Trump, apesar do tom acalorado da conversa, afirmou que mantém boa relação com Netanyahu. O líder israelense, por sua vez, minimizou a discussão e reforçou a amizade com o presidente norte-americano. Sobre as negociações, Trump declarou que o Irã concordou em não desenvolver armas nucleares e que pode se encontrar com o líder supremo iraniano, Ali Khamenei, se as tratativas avançarem.
Analistas avaliam o impacto da declaração.
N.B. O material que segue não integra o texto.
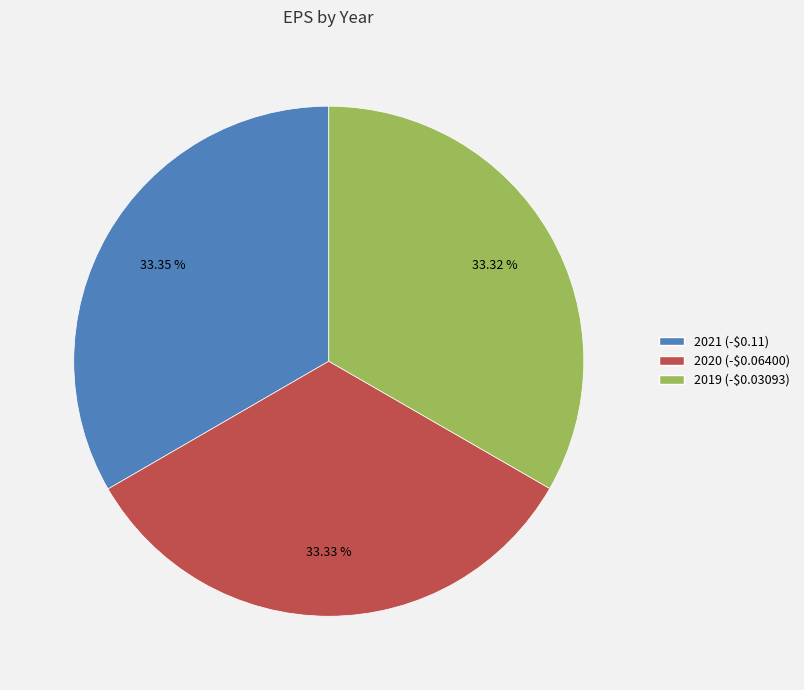

How many slices are in this pie chart?

3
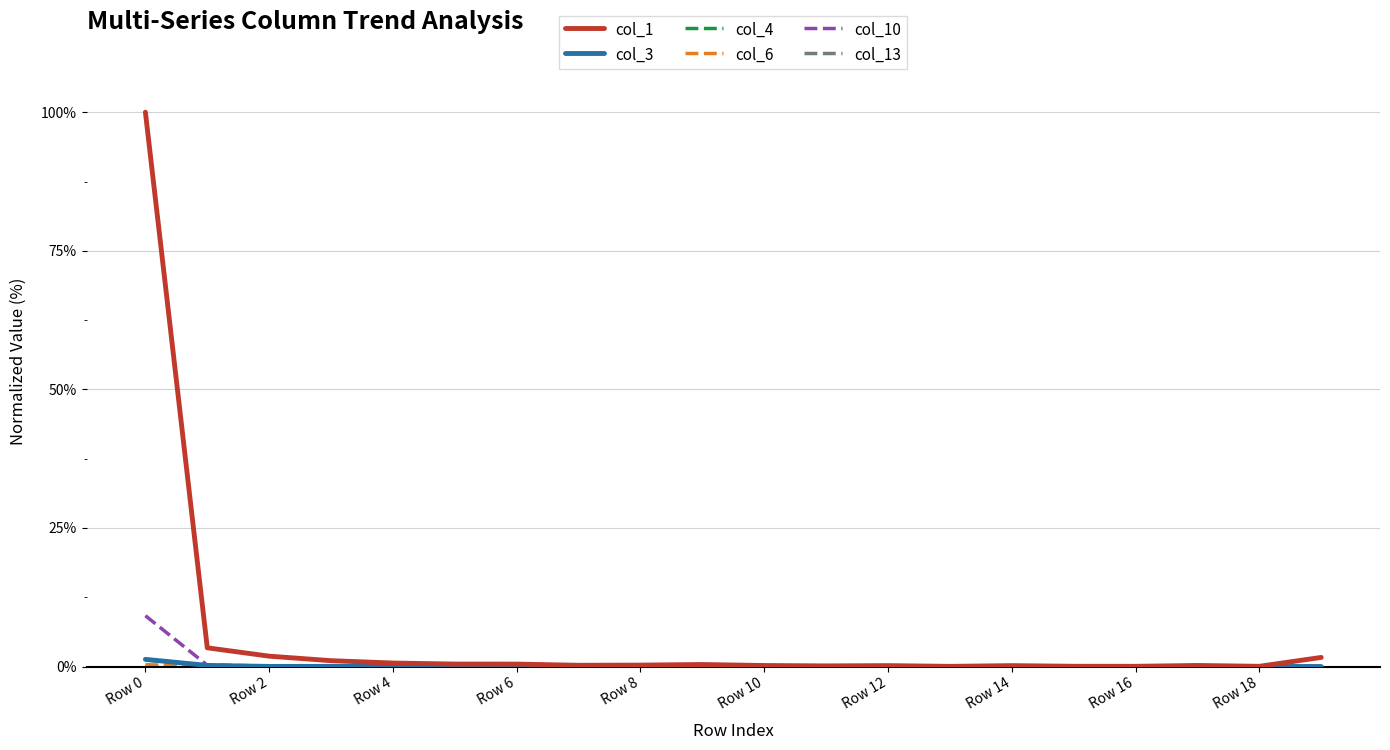

Which series has the largest range (max minus min)?

col_1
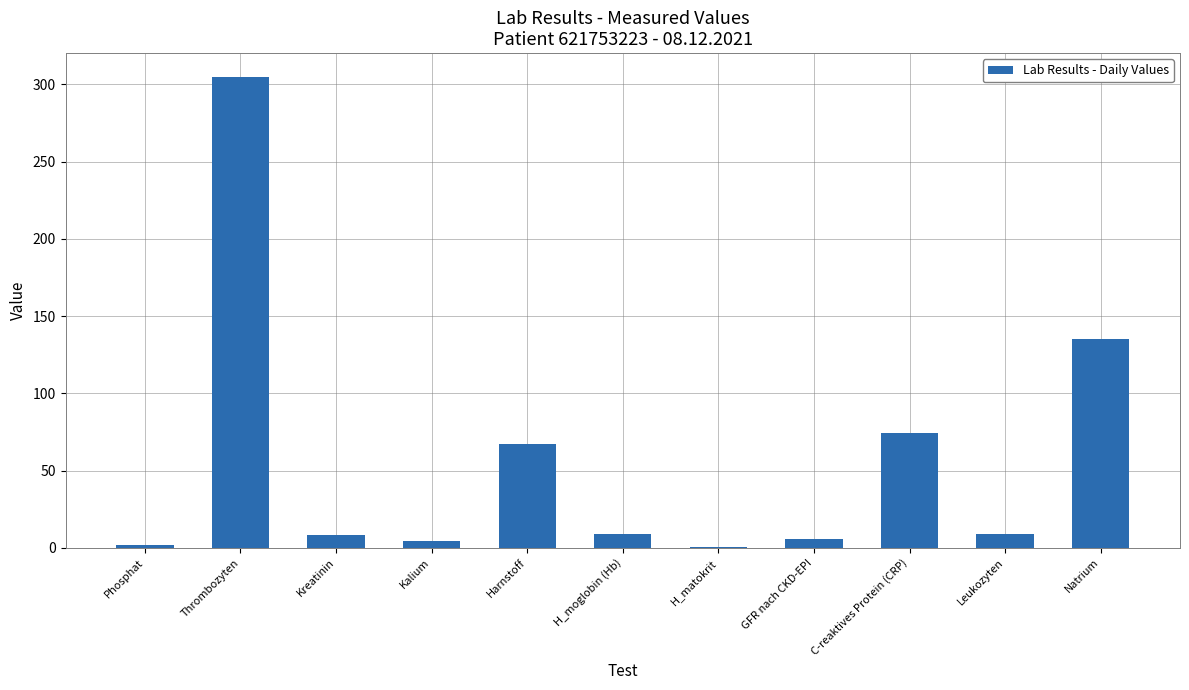

What is the greatest value displayed?

305.0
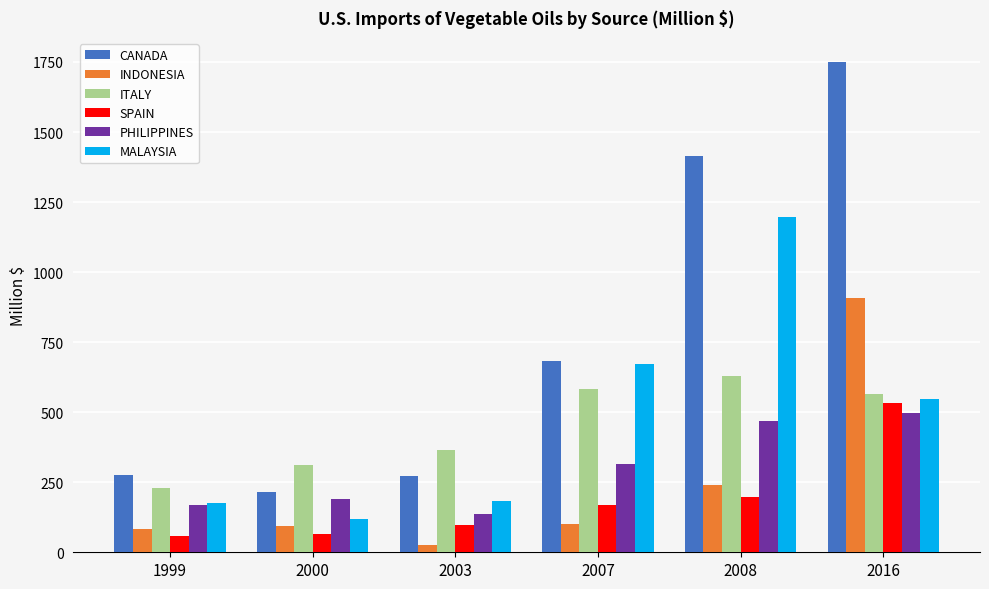

What is the maximum value shown in the chart?

1748.5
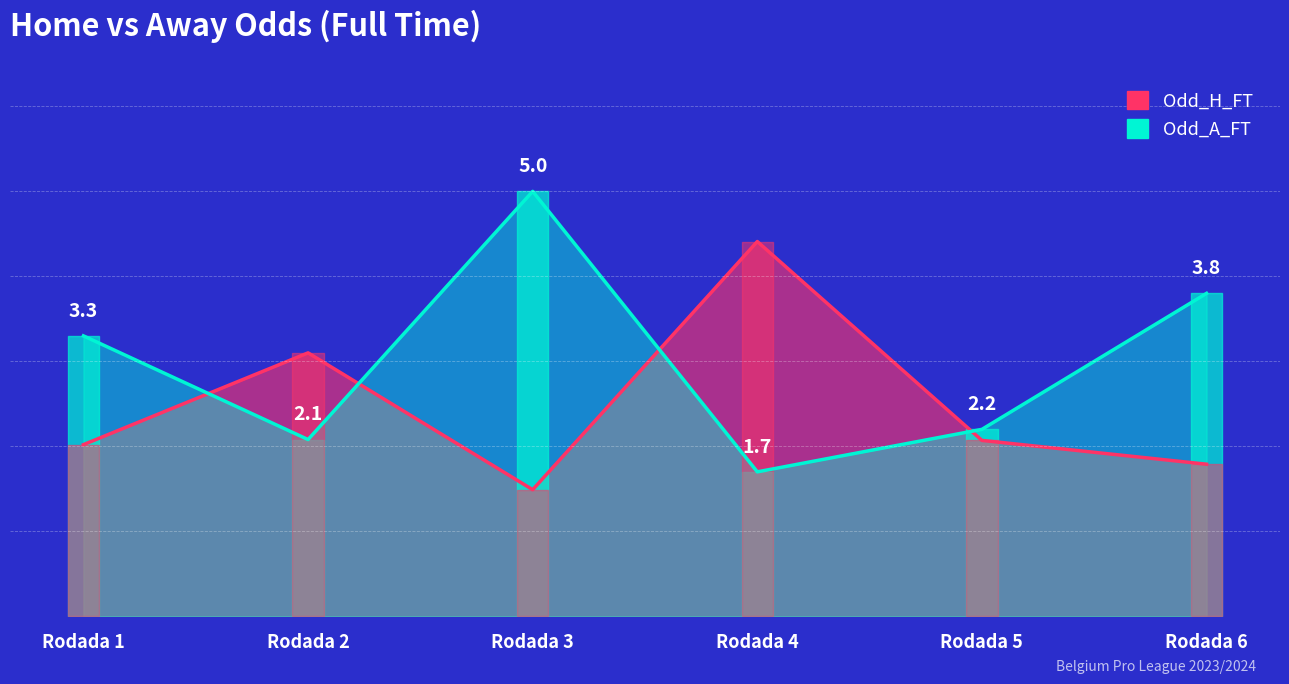

The Odd_H_FT series shows 1.8 at Rodada 6. True or false?

True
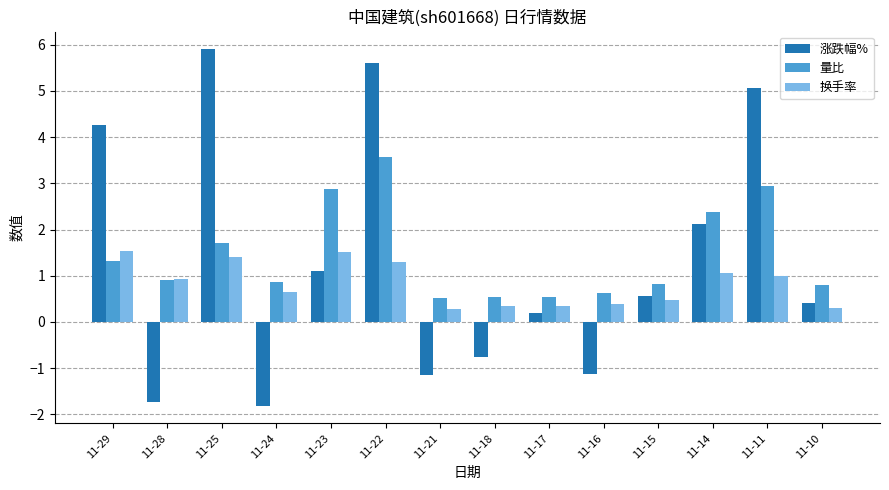

The value of 涨跌幅% at 11-28 is -1.2. True or false?

False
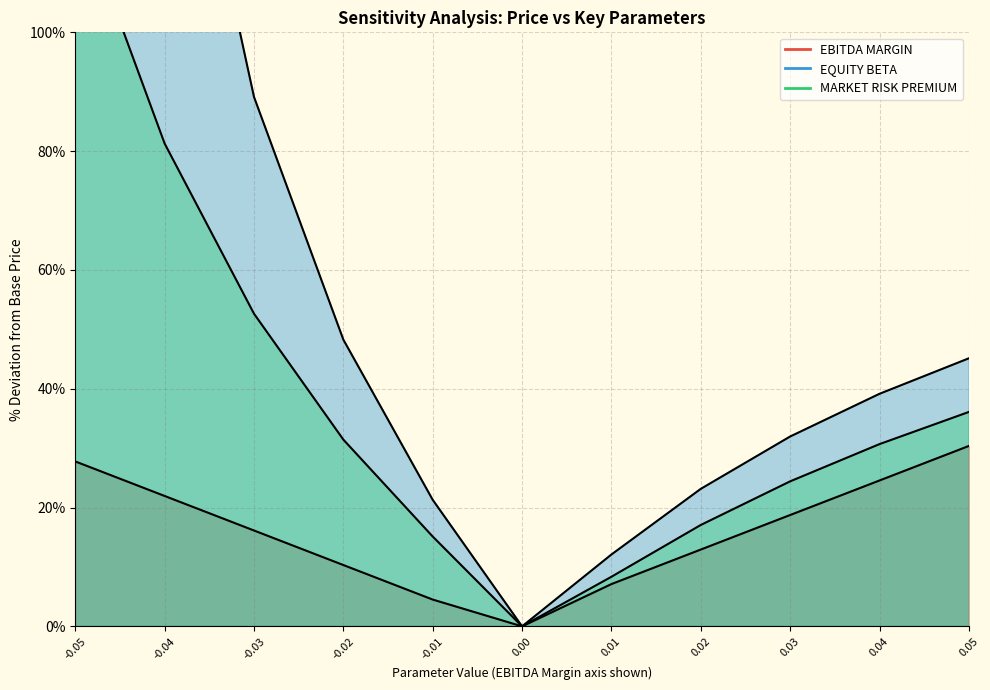

How many lines are shown in the chart?

3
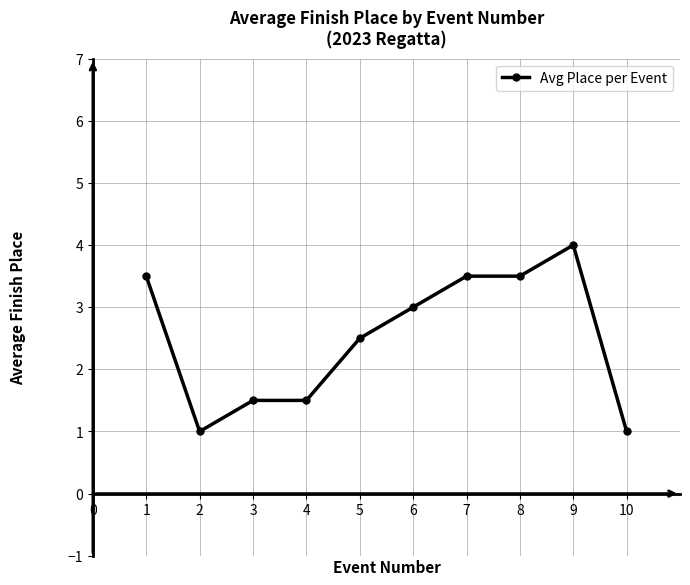

What is the minimum value shown in the chart?

1.0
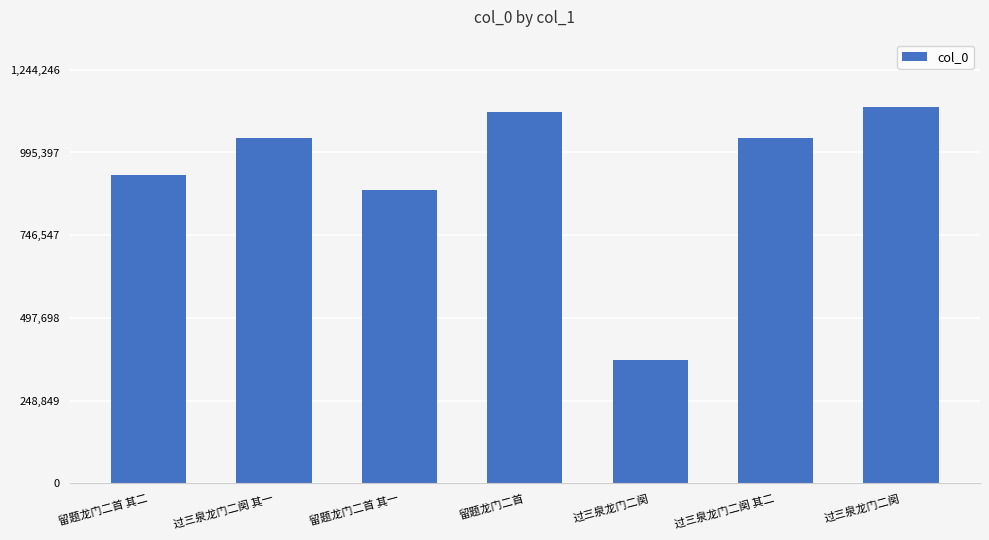

What is the difference between the maximum and minimum values?

758657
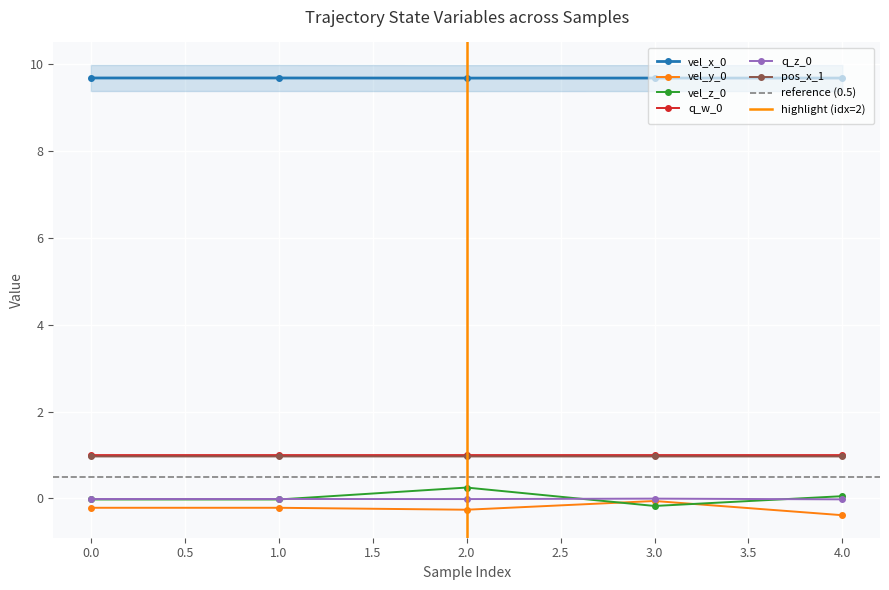

What is the value of the vel_z_0 point at the 4th from the left?

-0.2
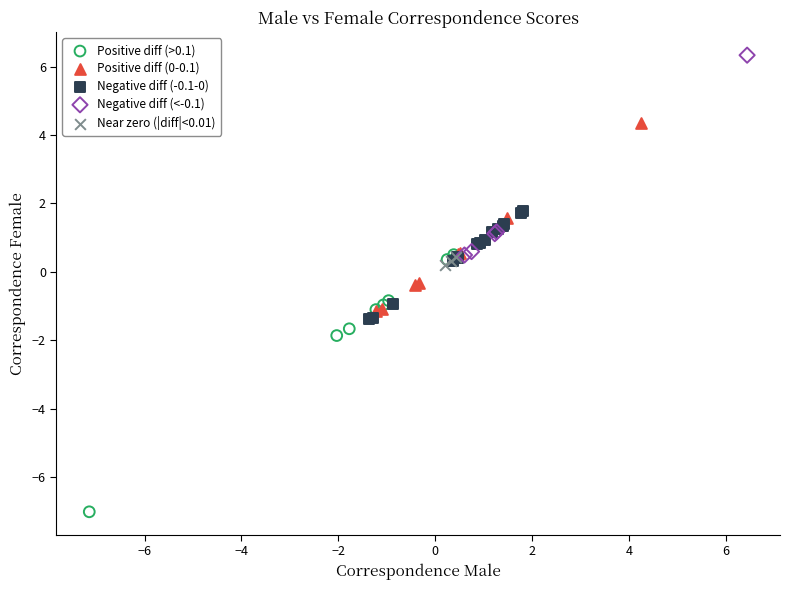

Which series contains the lowest Y value?

Positive diff (>0.1)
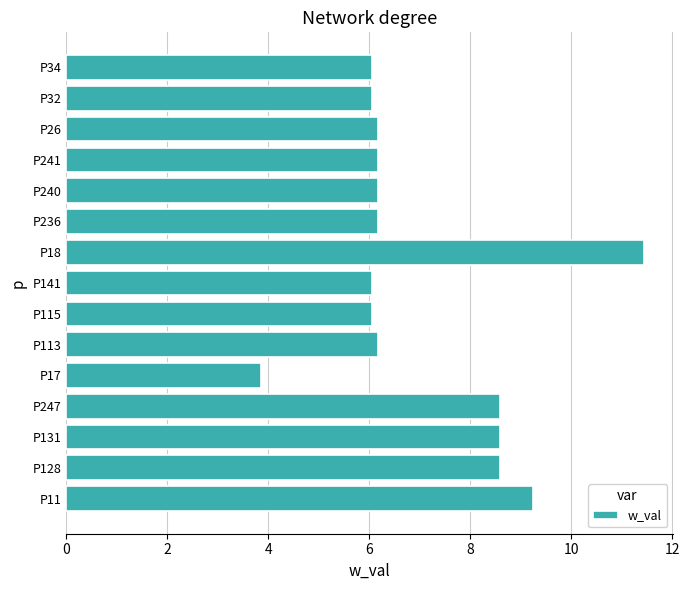

What is the ratio of the value at P128 to the value at P141?

1.4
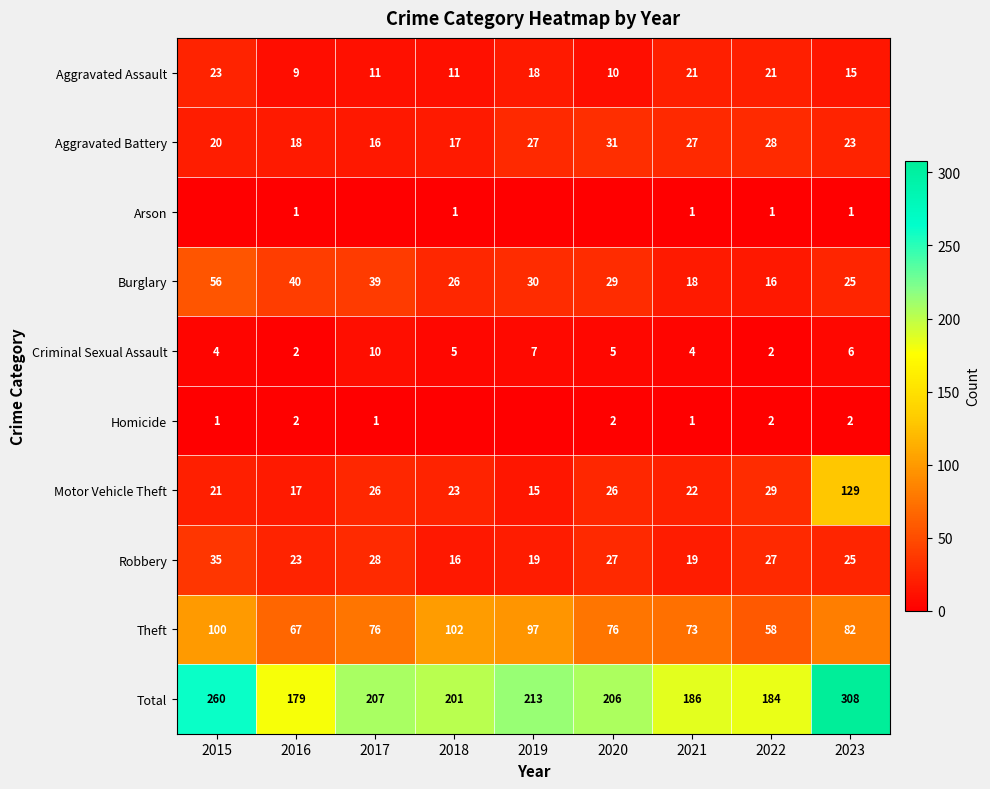

Which has a higher value, 2015 or 2020?

2015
Um especialista classificou a situação como surpreendente, apontando que o líder israelense terá que “engolir seco” diante da tensão, o que amplia a instabilidade no Oriente Médio. Outro comentarista sugeriu que a fala de Trump visa se distanciar politicamente de um problema que ele ajudou a criar.
O comentarista também lembrou que Trump afirmou que Netanyahu teria se beneficiado politicamente do conflito com o Hamas para escapar de uma crise interna em Israel. Para ambos os analistas, o desfecho da tensão entre os líderes permanece incerto, e a ofensiva israelense dificulta as negociações entre os Estados Unidos e o Irã.